Banjir dahsyat yang melanda Filipina telah memicu kemarahan publik yang meluas, mengungkap dugaan korupsi antara pejabat pemerintah dan kontraktor. Warga Filipina merasa dikhianati karena uang pajak mereka diduga dinikmati oleh para politisi korup.
Crissa Tolentino, seorang guru sekolah negeri, adalah salah satu dari jutaan warga Filipina yang merasakan dampak langsung dari banjir. Hampir setiap hari, ia harus menggunakan perahu untuk pergi ke sekolah dan klinik karena jalanan selalu terendam banjir. Kesabarannya habis setelah mengetahui bahwa uang pajaknya yang seharusnya digunakan untuk infrastruktur pengendalian banjir, justru dikorupsi.

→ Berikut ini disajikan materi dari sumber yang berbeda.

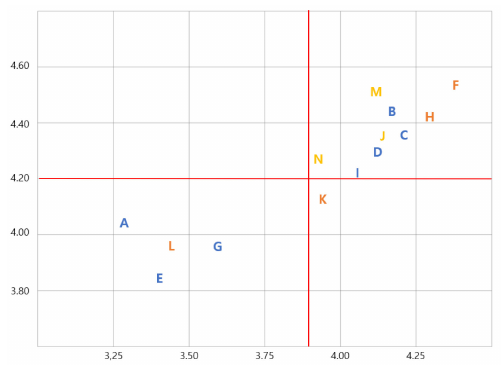
Figure 3. IPA (all age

Kemarahan warga Filipina meluap di media sosial, menargetkan anggota parlemen dan kontraktor yang dituduh terlibat dalam proyek "hantu" yang tidak pernah terwujud. Presiden Ferdinand "Bongbong" Marcos Jr. bahkan mengakui adanya bendungan pengendali banjir yang ternyata fiktif. Menteri perencanaan ekonomi mengakui bahwa sebagian besar anggaran proyek pengendalian banjir dikorupsi.
Dua pejabat tinggi di parlemen Filipina mengundurkan diri setelah terseret dalam skandal ini. Rakyat Filipina mengekspresikan kemarahan mereka dengan membuat video AI yang menggambarkan anggota parlemen sebagai buaya, simbol keserakahan. Kemarahan juga diarahkan pada "nepo babies", anak-anak pejabat atau kontraktor kaya yang gemar memamerkan gaya hidup mewah mereka di media sosial.

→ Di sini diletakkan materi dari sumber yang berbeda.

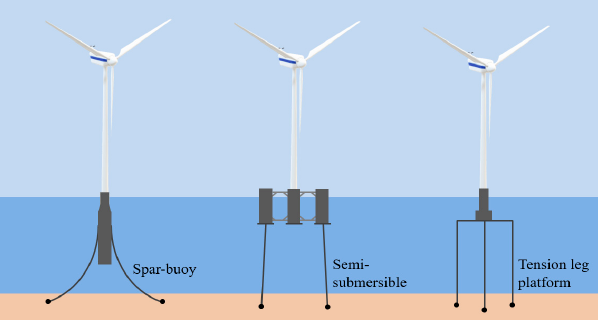
Figure 1. Three major types of floating offshore wind turbine (FOWT).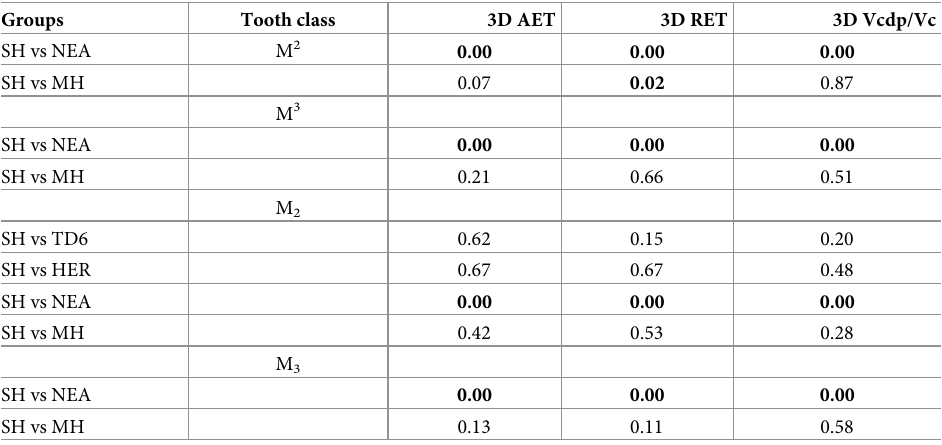
SH vs NEA 0.00 0.00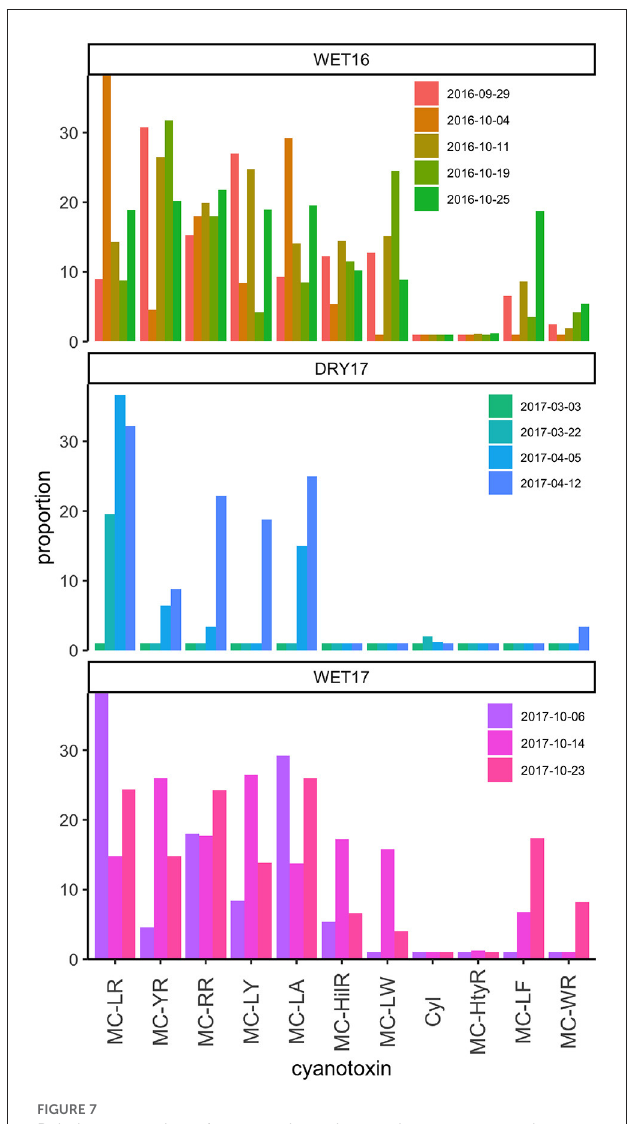
FIGURE7 Relative proportion of cyanotoxins, microcystin congeners and cylindrospermopsin, during experiments. Microcystins are represented by congener designation MC-[variable amino acid position 2], MC-[variable amino acid position 4]. Changes in side groups are also denoted by position through standard chemical nomenclature. CYN denotes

Sebagai respons terhadap situasi ini, demonstrasi besar anti-korupsi telah direncanakan. Presiden Marcos Jr. mengumumkan penyelidikan untuk mengungkap para pelaku korupsi dan menjanjikan bantuan bagi para korban banjir. Ia juga menyalahkan politisi korup dan perusahaan konstruksi atas minimnya infrastruktur.
Penyelidikan difokuskan pada 15 perusahaan yang ditunjuk untuk membangun proyek penanganan banjir senilai triliunan rupiah. Salah satu perusahaan yang menjadi sorotan adalah milik pasangan Pacifico dan Sarah Discaya, yang dulunya berasal dari keluarga miskin namun kini menjadi pengusaha kaya raya. Video wawancara mereka yang memamerkan koleksi mobil mewah mereka menjadi sasaran kemarahan publik.
Keluarga Discaya dipanggil oleh Senat dan Dewan Perwakilan Rakyat untuk diselidiki, dan perusahaan mereka dimasukkan ke dalam daftar hitam. Dalam rapat dengar pendapat di parlemen, Discaya mengaku telah memberi suap kepada anggota parlemen.
Internet Filipina juga menargetkan anak-anak politisi dan kontraktor yang diduga menyalahgunakan dana, menjuluki mereka dengan tagar "nepo babies". Gaya hidup mewah mereka di media sosial memicu komentar sarkastik tentang bagaimana mereka harus berterima kasih kepada para pembayar pajak.
Di tengah banjir yang tak kunjung surut, sebagian warga Filipina berusaha mencari peluang bisnis. Rhens Rafael Galang, seorang peneliti pemerintahan, menjual baju terusan yang dijahit dengan sepatu bot di dalamnya melalui TikTok.
Skandal korupsi ini mengingatkan pada masa lalu Filipina, ketika para legislator dituduh mengantongi miliaran peso dari anggaran diskresi untuk proyek fiktif. Anggota kongres, Leila de Lima, khawatir skala korupsi saat ini telah membesar, dari puluhan miliar menjadi ratusan miliar.